7. Enfin, la requérante ne peut utilement invoquer la circulaire du 28 novembre 2012 relative aux conditions d'examen des demandes d'admission au séjour déposées par des ressortissants étrangers en situation irrégulière dans le cadre des dispositions du code de l'entrée et du séjour des étrangers et du droit d'asile, les énonciations de cette circulaire ne constituant pas des lignes directrices dont les étrangers pourraient utilement se prévaloir.

8. Il résulte de ce qui précède que Mme A D n'est pas fondée à soutenir que c'est à tort que, par le jugement attaqué, le tribunal administratif de la Guadeloupe a rejeté sa demande. Par voie de conséquence, ses conclusions à fin d'injonction et tendant à l'application des articles L. 761-1 du code de justice administrative et 37 de la loi du 10 juillet 1991 doivent être rejetées.

DECIDE :

Article 1er : La requête de Mme A D est rejetée.

Article 2 : Le présent arrêt sera notifié à Mme C E A D et au ministre de l'intérieur.

Copie en sera adressée pour information au préfet de la Guadeloupe.
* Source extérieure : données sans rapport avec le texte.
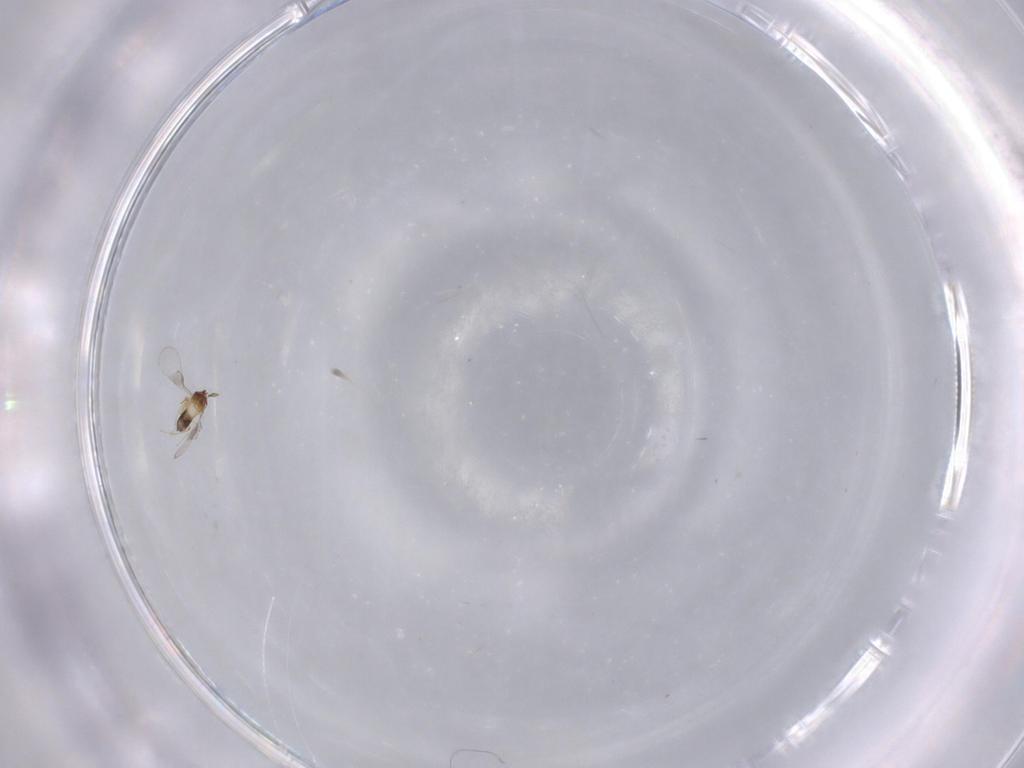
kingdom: Animalia
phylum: Arthropoda
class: Insecta
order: Hymenoptera
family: Trichogrammatidae
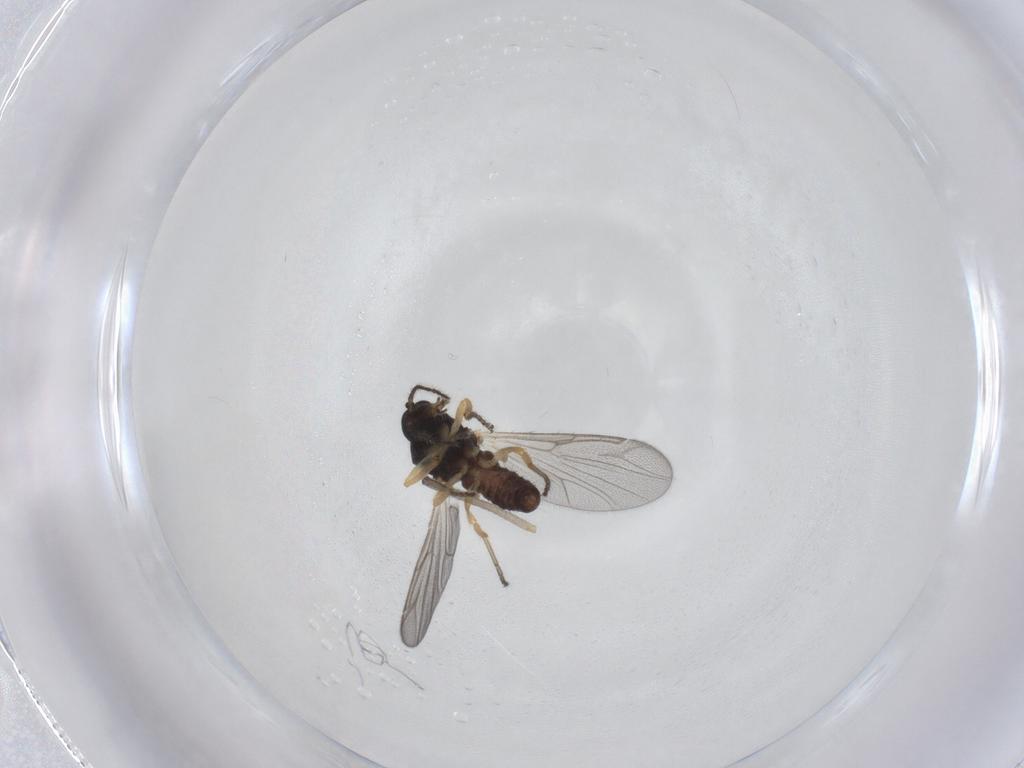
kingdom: Animalia
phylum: Arthropoda
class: Insecta
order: Diptera
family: Ceratopogonidae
Délibéré après l'audience du 31 mai 2022 à laquelle siégeaient :

Mme Elisabeth Jayat, présidente,

Mme Nathalie Gay, première conseillère,

Mme Laury Michel, première conseillère,

Rendu public par mise à disposition au greffe le 28 juin 2022.

La rapporteure,

Laury B

La présidente,

Elisabeth Jayat

La greffière,

Virginie Santana

La République mande et ordonne au ministre de l'intérieur en ce qui le concerne, et à tous huissiers de justice à ce requis, en ce qui concerne les voies de droit commun contre les parties privées, de pourvoir à l'exécution du présent arrêt.